THE DATA:
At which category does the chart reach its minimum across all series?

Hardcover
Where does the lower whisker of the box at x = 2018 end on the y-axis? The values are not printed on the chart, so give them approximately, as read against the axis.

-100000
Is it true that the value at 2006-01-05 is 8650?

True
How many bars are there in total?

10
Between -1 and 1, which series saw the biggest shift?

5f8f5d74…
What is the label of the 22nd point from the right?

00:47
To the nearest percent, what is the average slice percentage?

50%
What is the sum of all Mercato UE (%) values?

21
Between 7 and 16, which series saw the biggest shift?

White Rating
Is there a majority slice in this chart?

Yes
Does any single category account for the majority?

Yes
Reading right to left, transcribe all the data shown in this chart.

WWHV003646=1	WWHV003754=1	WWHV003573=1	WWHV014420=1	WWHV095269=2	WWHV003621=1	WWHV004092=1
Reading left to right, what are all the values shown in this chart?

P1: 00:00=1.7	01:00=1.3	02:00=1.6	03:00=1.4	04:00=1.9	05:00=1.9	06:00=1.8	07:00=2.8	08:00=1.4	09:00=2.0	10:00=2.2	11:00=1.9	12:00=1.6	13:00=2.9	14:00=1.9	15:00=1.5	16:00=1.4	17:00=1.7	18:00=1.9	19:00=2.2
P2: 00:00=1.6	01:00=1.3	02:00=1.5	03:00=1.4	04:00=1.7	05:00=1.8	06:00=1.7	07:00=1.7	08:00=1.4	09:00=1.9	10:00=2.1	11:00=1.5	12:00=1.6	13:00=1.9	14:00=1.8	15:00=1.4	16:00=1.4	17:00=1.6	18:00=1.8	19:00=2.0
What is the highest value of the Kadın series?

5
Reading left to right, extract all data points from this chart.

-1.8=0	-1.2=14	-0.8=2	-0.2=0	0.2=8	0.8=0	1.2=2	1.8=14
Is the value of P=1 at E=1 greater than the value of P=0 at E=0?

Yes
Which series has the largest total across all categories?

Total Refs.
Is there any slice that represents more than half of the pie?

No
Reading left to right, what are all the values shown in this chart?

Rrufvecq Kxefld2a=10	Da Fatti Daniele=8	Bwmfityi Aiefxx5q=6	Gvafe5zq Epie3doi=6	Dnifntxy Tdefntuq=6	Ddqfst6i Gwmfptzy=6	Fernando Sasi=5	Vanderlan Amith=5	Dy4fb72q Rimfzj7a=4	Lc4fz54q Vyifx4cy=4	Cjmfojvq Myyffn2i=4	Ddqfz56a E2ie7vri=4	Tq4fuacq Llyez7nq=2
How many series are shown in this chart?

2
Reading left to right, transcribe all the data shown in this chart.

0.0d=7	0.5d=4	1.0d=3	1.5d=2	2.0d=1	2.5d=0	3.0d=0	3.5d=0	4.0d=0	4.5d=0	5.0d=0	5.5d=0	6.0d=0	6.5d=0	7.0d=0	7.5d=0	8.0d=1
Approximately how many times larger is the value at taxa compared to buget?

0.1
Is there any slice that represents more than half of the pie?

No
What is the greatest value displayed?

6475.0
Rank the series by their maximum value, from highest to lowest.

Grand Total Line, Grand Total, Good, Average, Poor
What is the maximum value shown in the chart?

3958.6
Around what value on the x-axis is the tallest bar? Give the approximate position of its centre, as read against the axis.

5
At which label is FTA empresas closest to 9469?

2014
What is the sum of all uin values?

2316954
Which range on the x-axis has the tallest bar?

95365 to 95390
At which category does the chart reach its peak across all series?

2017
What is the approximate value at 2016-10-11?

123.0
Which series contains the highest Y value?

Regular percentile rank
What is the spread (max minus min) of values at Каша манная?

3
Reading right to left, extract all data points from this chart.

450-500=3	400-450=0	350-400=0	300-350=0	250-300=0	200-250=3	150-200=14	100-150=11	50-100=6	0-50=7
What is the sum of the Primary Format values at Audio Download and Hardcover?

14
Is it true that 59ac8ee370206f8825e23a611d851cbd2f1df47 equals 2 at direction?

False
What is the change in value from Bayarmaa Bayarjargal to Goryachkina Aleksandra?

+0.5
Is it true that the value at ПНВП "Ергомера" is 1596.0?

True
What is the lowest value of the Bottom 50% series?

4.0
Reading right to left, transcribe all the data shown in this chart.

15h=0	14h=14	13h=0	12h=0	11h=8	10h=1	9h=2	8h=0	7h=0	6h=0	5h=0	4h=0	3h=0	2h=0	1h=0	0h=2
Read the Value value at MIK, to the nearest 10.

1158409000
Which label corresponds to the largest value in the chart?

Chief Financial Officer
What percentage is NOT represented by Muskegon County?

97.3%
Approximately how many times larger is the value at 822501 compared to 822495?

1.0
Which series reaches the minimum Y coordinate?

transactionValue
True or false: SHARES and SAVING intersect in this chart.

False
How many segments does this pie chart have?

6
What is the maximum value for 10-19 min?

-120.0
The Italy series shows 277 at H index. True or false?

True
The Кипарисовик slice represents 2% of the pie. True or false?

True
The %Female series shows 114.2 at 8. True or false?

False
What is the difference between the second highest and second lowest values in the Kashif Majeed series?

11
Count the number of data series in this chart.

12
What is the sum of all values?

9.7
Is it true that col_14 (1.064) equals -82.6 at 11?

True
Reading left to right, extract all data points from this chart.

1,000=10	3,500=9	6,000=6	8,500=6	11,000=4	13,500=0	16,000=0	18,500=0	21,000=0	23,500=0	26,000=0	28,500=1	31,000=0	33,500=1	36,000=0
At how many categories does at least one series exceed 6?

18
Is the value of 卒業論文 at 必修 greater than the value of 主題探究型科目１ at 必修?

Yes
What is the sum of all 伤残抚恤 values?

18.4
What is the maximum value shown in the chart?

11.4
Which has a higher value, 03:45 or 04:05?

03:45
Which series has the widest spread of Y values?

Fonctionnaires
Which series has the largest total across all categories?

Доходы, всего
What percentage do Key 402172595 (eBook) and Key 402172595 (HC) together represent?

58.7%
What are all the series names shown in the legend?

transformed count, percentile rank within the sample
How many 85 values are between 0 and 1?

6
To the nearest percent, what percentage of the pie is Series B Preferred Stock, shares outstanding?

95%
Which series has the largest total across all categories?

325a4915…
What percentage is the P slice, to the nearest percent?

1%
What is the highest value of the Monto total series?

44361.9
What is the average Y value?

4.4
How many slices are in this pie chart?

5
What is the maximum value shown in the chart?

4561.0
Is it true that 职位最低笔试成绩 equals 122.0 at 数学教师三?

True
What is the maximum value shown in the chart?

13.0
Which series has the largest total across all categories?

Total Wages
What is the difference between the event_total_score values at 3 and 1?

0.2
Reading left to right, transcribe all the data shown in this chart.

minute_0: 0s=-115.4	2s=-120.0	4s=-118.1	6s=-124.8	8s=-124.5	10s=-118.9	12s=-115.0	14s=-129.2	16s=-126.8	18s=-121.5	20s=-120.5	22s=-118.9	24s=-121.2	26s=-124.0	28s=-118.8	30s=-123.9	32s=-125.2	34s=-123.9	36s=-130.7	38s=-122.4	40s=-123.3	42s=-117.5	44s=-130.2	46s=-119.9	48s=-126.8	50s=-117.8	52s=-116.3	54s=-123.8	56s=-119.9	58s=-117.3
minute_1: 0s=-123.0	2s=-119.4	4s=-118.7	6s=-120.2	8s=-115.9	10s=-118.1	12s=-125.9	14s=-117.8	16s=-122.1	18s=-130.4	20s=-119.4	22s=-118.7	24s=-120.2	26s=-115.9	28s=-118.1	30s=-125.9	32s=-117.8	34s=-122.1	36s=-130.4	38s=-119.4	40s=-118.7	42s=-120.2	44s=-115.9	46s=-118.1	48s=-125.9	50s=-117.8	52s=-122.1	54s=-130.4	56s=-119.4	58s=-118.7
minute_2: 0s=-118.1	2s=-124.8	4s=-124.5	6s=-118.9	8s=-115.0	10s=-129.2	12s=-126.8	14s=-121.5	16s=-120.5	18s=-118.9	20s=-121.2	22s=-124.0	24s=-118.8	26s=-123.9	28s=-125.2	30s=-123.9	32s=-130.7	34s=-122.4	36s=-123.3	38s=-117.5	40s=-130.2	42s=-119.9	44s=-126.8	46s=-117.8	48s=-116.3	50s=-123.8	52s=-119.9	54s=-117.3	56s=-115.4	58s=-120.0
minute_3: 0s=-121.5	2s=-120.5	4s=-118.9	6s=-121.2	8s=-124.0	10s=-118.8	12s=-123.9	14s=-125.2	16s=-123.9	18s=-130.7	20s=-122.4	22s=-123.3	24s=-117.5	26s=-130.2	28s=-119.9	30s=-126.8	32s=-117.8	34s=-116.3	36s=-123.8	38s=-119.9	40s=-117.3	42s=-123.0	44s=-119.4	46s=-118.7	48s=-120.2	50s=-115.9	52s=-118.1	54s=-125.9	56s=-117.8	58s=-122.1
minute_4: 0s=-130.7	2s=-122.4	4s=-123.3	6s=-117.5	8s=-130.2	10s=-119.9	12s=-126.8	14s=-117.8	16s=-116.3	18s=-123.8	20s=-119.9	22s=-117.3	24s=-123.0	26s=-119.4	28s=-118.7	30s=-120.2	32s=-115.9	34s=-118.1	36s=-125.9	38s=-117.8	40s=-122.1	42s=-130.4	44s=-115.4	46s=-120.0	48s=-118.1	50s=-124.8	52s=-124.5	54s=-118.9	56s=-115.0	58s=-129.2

EXERCISE PROMPT: Reproduce the records word for word from their first line through the line containing "How many bars are there in total?", including both of those lines and nothing more.

OUTPUT OF THE EXERCISE:
At which category does the chart reach its minimum across all series?

Hardcover
Where does the lower whisker of the box at x = 2018 end on the y-axis? The values are not printed on the chart, so give them approximately, as read against the axis.

-100000
Is it true that the value at 2006-01-05 is 8650?

True
How many bars are there in total?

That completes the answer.